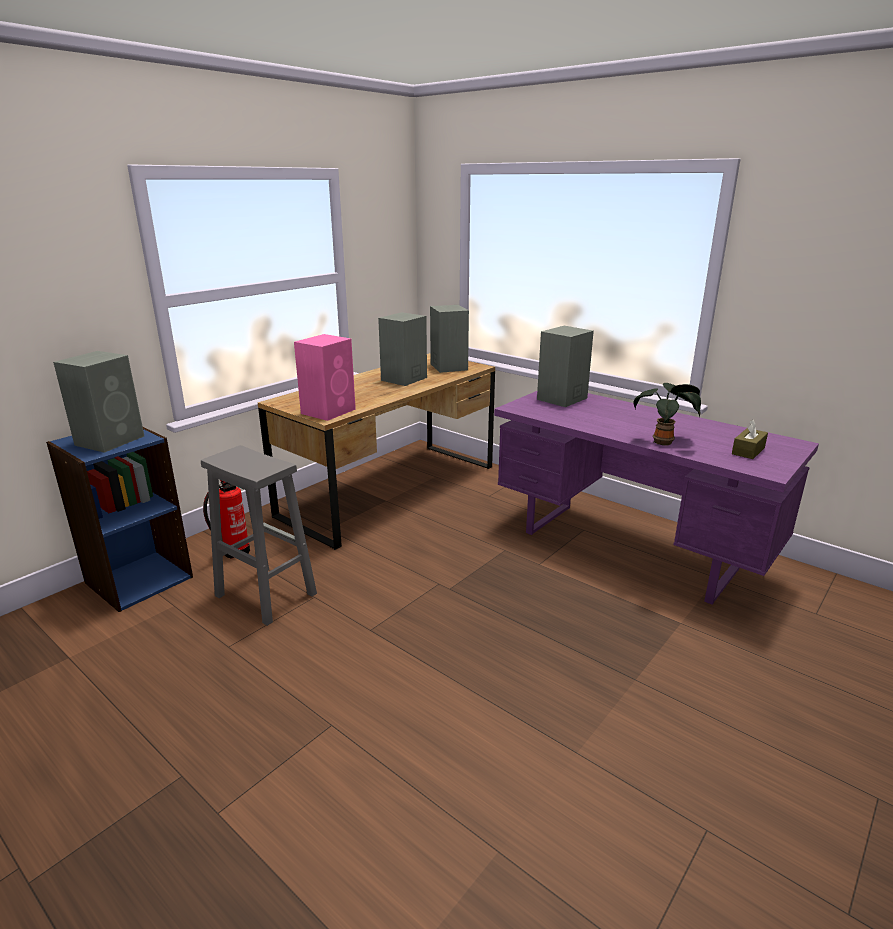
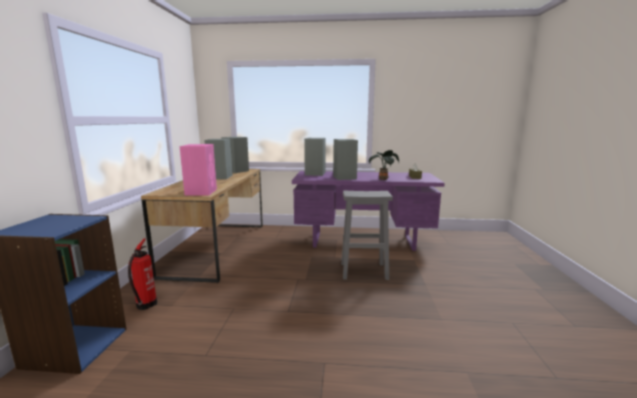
camera: 35 degrees left, 10 degrees down
(111, 440) = (56, 224): grey speaker -> grey speaker (344, 177)
(264, 594) = (197, 319): grey stool -> grey stool (363, 271)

○ ○ ○

## EXERCISE INSTRUCTIONS
With the pictures left out, transcribe the material exactly.

## RESPONSE TO THE TASK
camera: 35 degrees left, 10 degrees down
(111, 440) = (56, 224): grey speaker -> grey speaker (344, 177)
(264, 594) = (197, 319): grey stool -> grey stool (363, 271)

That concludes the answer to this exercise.